What Actually Happens When Internet Traffic Reaches Your EKS Pod
You deploy an app. You create an Ingress. A minute later, a public URL works and traffic flows to your pods. Magic.
Except it isn't. Between that Ingress YAML and a packet landing on your container, an entire chain of Kubernetes objects and AWS resources quietly assembles itself — and every link in that chain exists to solve a problem created by the link before it.
If you've ever stared at a target group full of unhealthy targets, or an Ingress that provisioned no load balancer at all, or dropped connections during a rolling update, this article is the mental model that makes those failures traceable instead of random.
Here's the one idea everything hangs on:
Every piece in this system exists to maintain a single invariant: the AWS load balancer's target list always mirrors the set of pods that can actually serve traffic right now.

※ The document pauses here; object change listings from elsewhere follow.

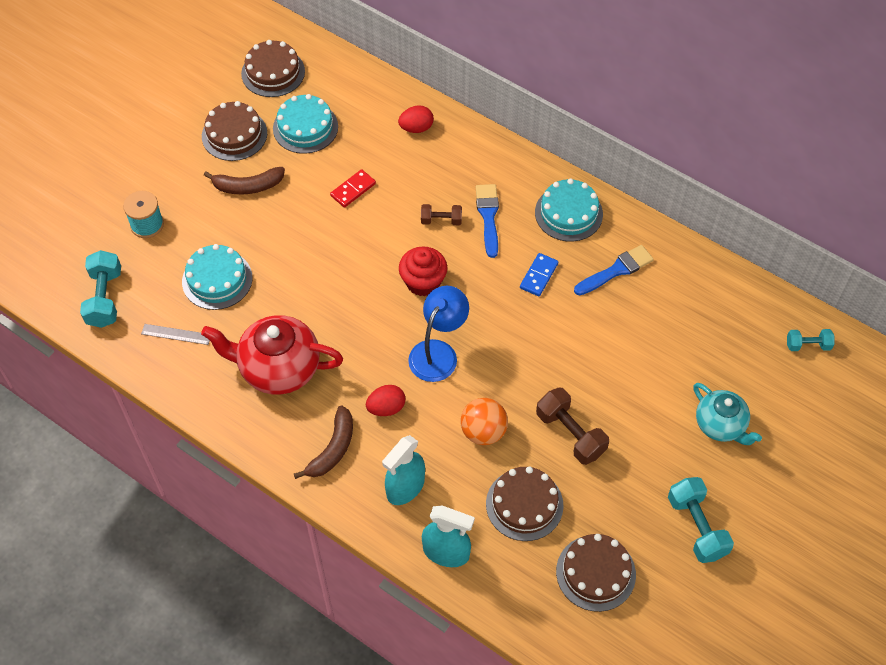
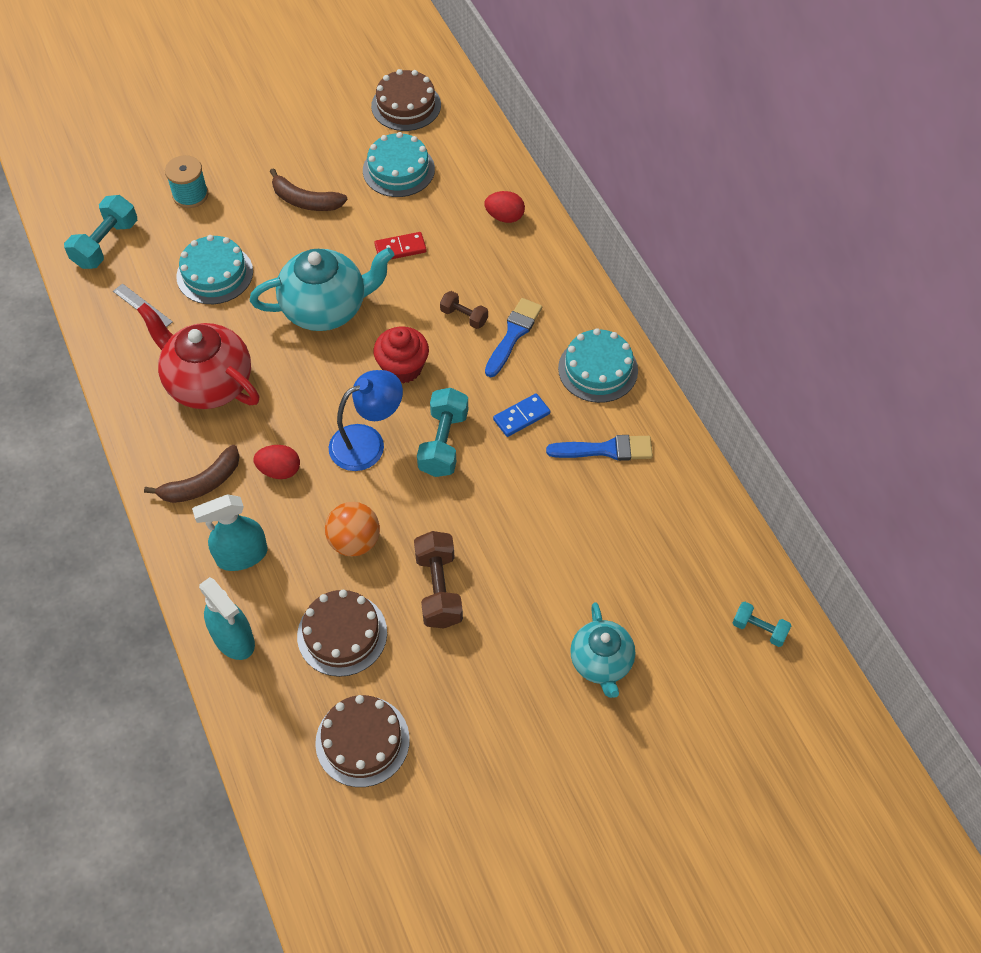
camera: 30 degrees right, 0 degrees up
(234, 134) = (328, 148): brown cake -> none
(329, 264) = (326, 308): none -> turquoise teapot
(696, 527) = (499, 753): turquoise dumbbell -> turquoise dumbbell (443, 443)

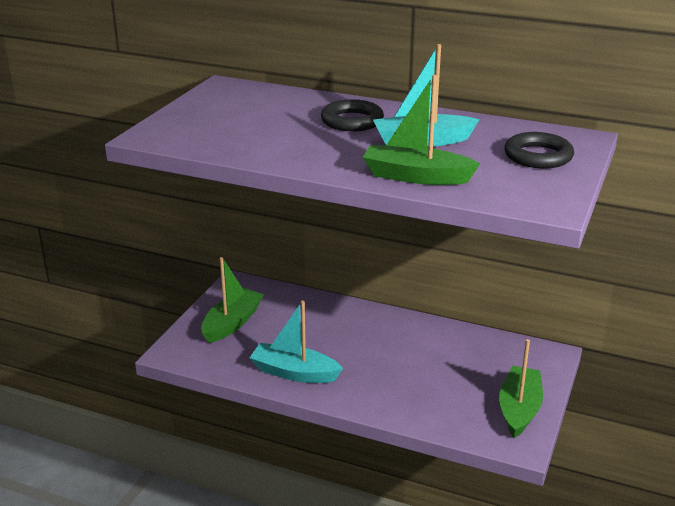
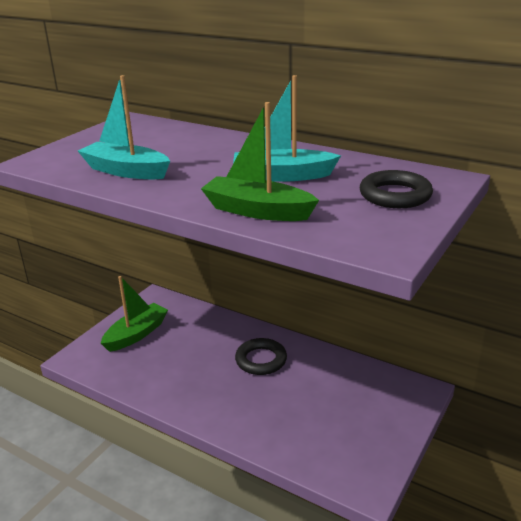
camera: 10 degrees right, 0 degrees up
(294, 373) = (173, 388): turquoise boat -> turquoise boat (126, 171)
(352, 121) = (225, 154): black ring -> black ring (261, 360)
(519, 409) = (375, 447): green boat -> none

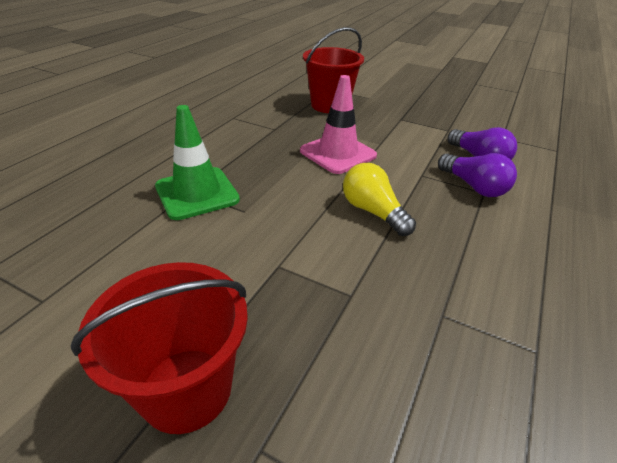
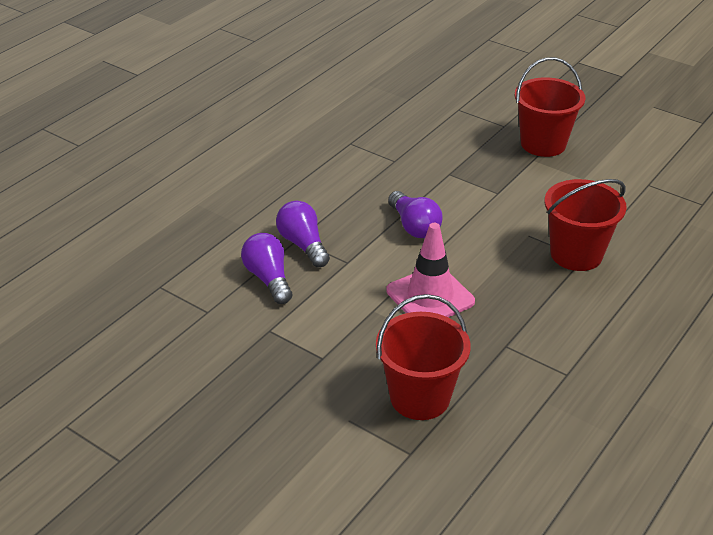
camera: 170 degrees left, 0 degrees up
(197, 193) = (576, 254): green traffic cone -> red bucket
(373, 212) = (414, 226): yellow light bulb -> purple light bulb

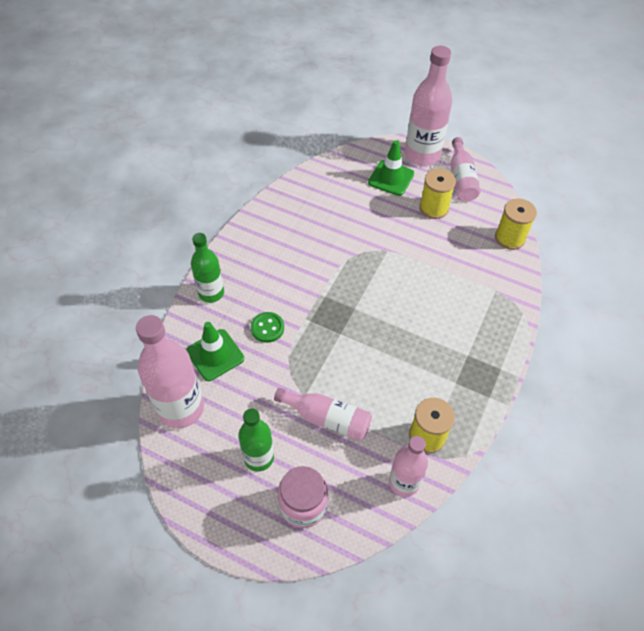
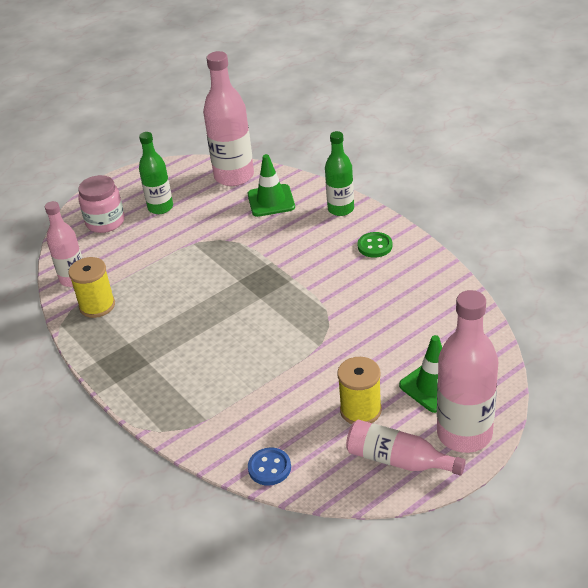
camera: 120 degrees right, 15 degrees down
(267, 328) = (277, 235): green button -> green button (375, 246)
(327, 419) = (161, 251): pink bottle -> none
(509, 238) = (269, 468): yellow spool -> blue button

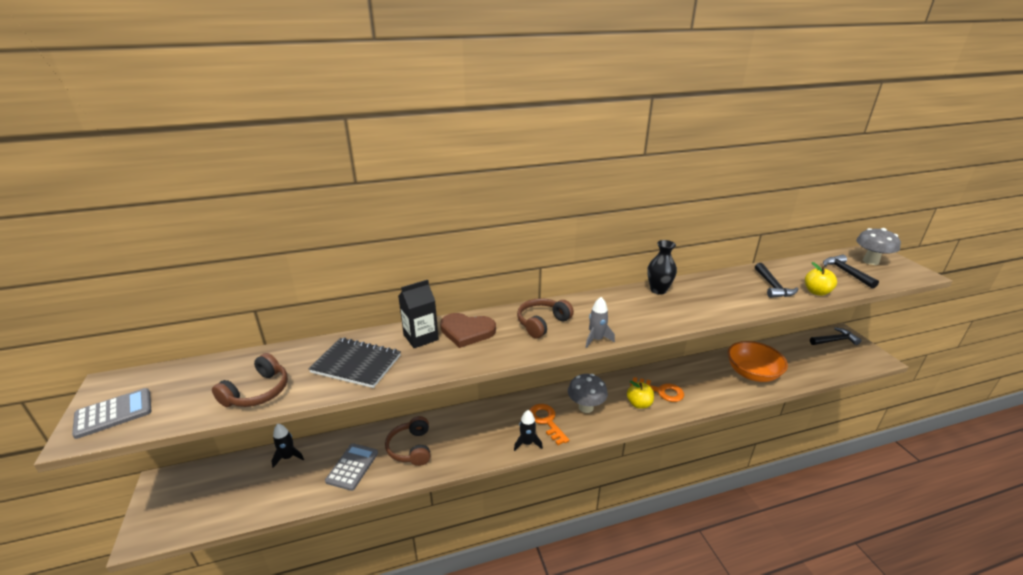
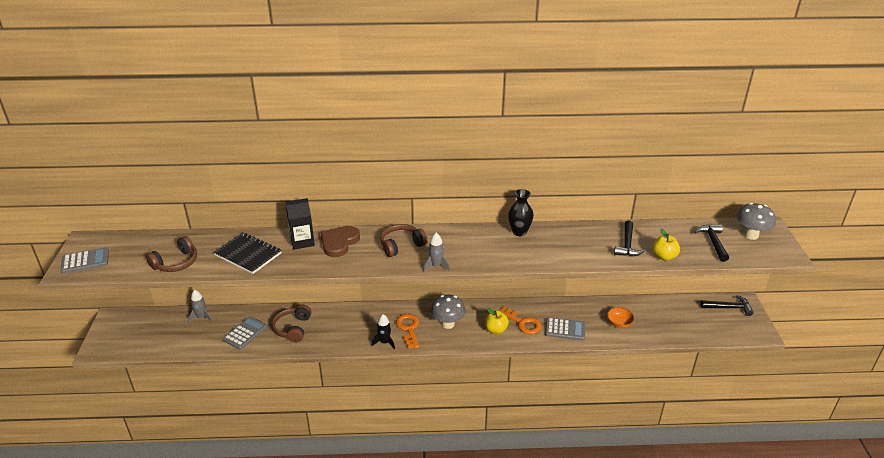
camera: 15 degrees right, 5 degrees up
(288, 457) = (201, 317): black rocket -> grey rocket
(467, 331) = (339, 242): brown heart -> brown heart turned 90 degrees clockwise
(706, 390) = (565, 329): none -> grey calculator
(752, 373) = (619, 323): orange bowl -> orange bowl, size x0.51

Let's walk the whole chain.
1. Your pods are private by default
A freshly created pod has a cluster-internal IP. A Service in front of it — by default — is also internal. Nothing reaches it from the internet until you explicitly ask for exposure, and how you ask determines what you get.
The Service type is the first decision:
| Service type | Reachable from | Notes |
|---|---|---|
ClusterIP (default) | Inside the cluster only | This is the "private by default" case |
NodePort | Node IP : high port (30000–32767) | Externally reachable if the node SG/NACL allows it |
LoadBalancer | A provisioned cloud load balancer → public | This is where AWS enters the picture |
So "expose my app to the internet" really means "I need a LoadBalancer Service or an Ingress." Which of those you reach for depends on the next question.
Solves in production: "My pod is running and the Service exists, but I can't hit it from outside." — Nine times out of ten it's a
ClusterIPService. There's no external entry point because none was ever requested.
2. L4 or L7? — the routing layer decides your AWS resource
Kubernetes gives you two doors to the outside world, and they sit at different layers of the network stack.
| L4 (transport layer) | L7 (application layer) | |
|---|---|---|
| Operates on | TCP / UDP, IP:port | HTTP / HTTPS — paths, hosts, headers |
| Sees | Packets and ports | The full request: URL, method, cookies |
| Kubernetes object | Service of type LoadBalancer | Ingress |
| AWS resource | NLB (Network Load Balancer) | ALB (Application Load Balancer) |
| Routing logic | "Send port 443 traffic to these targets" | "/api → service-a, host: shop.example.com → service-b" |
| TLS | Pass-through, or terminate at the NLB | Terminates at the ALB; supports SNI and redirects |
The rule of thumb: if you're doing host- or path-based HTTP routing, you want an Ingress → ALB. If you need raw TCP/UDP throughput or non-HTTP protocols, you want a LoadBalancer Service → NLB.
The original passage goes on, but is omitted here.